The repeatability and intermediate precision of the RGA assay were assessed by testing the 100% level samples thrice on three different days by three operators (O1, O2, and O3) independently. The RSD of relative bioactivities measured from plate to plate, day to day, and operator to operator was below 9%, which indicated good repeatability (plate-to-plate precision) and intermediate precision (day-to-day and operator-to-operator precision) (Table 3).

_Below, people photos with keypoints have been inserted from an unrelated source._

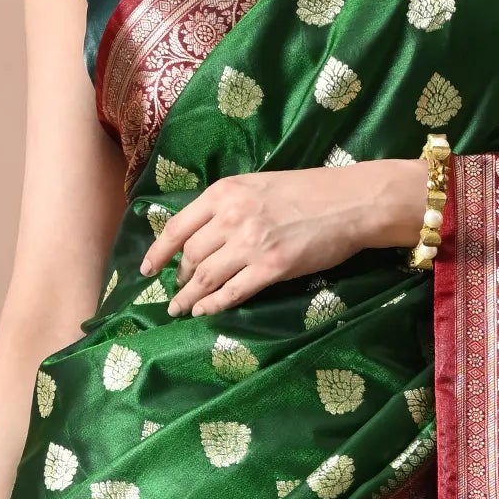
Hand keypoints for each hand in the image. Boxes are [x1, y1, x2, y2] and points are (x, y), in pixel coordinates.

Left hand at [140, 157, 424, 314]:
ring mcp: (250, 243)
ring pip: (205, 277)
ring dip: (189, 297)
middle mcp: (231, 217)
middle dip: (179, 278)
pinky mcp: (270, 268)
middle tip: (176, 290)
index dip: (157, 252)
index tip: (147, 269)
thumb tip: (202, 233)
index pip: (177, 227)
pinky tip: (204, 312)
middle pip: (190, 256)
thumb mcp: (258, 185)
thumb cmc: (309, 191)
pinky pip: (232, 292)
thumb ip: (228, 205)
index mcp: (225, 192)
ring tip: (181, 308)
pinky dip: (213, 305)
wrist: (350, 201)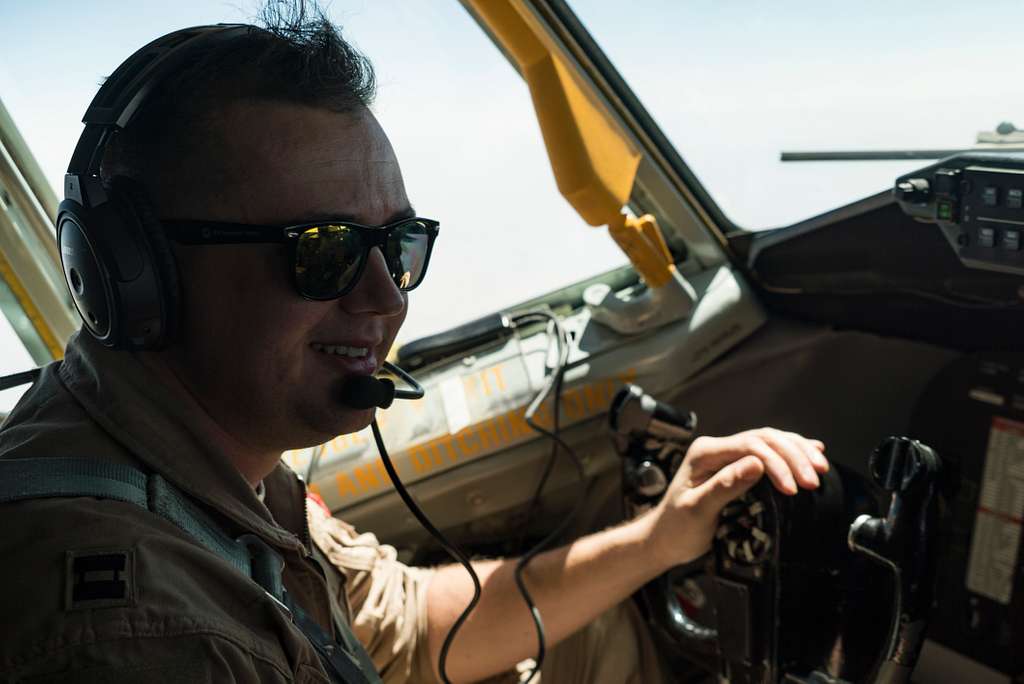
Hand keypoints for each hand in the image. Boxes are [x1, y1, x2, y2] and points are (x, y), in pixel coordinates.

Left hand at [646, 428, 827, 567]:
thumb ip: (725, 486)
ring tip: (821, 467)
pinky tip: (812, 451)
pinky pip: (769, 451)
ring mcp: (727, 454)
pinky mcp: (736, 465)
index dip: (777, 464)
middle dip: (793, 457)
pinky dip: (792, 452)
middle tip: (815, 479)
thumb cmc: (677, 528)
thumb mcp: (697, 511)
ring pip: (770, 441)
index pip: (750, 446)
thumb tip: (757, 464)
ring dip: (797, 452)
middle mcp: (716, 448)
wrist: (664, 539)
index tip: (794, 488)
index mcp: (704, 453)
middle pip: (764, 439)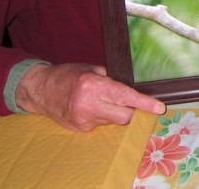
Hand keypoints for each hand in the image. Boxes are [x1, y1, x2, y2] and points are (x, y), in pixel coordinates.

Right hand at [15, 62, 164, 131]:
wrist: (40, 90)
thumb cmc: (68, 75)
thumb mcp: (92, 70)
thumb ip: (113, 79)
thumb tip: (134, 89)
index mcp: (93, 86)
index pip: (125, 97)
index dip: (144, 104)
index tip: (159, 107)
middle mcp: (88, 105)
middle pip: (124, 117)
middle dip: (133, 111)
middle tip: (135, 103)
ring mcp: (83, 120)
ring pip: (113, 121)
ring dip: (115, 112)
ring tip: (103, 100)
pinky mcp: (79, 129)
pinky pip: (101, 124)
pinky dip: (103, 117)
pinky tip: (93, 107)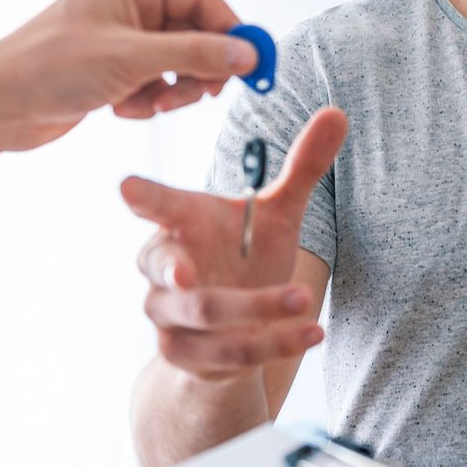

Further applications of the RGA

Using the established RGA, we measured the ADCC activity of anti-RABV Abs (five mAbs and two bsAb) and also the anti-RABV polyclonal antibodies, including one HRIG, one NS, and four vaccine-induced antisera. Seven anti-RABV Abs targeting different antigenic sites of the RABV glycoprotein showed dose–response curves but different ADCC strengths (Figure 4a), which indicated that this assay can be used in assessing the relative ADCC bioactivities of anti-RABV Abs. Polyclonal antibodies HRIG and NS were pre-diluted to 16 IU/mL (resulting in an initial working concentration of 8 IU/mL) and prepared in two-fold serial dilutions to generate 10 concentration points. As shown in Figure 4b, both HRIG and NS showed dose–response curves and comparable ADCC potencies (EC₅₀: 101.8 mIU/mL for NS, 127.5 mIU/mL for HRIG). It is of note that the HRIG induced much higher RLU compared with NS. The vaccine-induced antisera also showed ADCC activity (Figure 4c), and we found that there was no correlation between ADCC strength and neutralization potency (Figure 4d). Although sera DN had the lowest neutralization potency and also showed the lowest ADCC activity (lowest RLU value), the other three sera varied. The neutralizing Ab titer of sera TX was three-fold higher than sera PD; however, the ADCC strength of these two sera was similar (comparable RLU values). Sera YRS, which had an intermediate-level neutralizing Ab titer, showed the most potent ADCC activity. We also found that the ADCC activity of mAb-1, which was denatured by heating at 70°C for 30 min, had decreased compared with the untreated mAb-1 (Figure 4e), whereas a higher percentage of aggregates was also detected in heated mAb-1 (47.9% vs. 2.6%, Figure 4f), suggesting that the established ADCC assay may be utilized in assessing the stability of anti-RABV mAbs.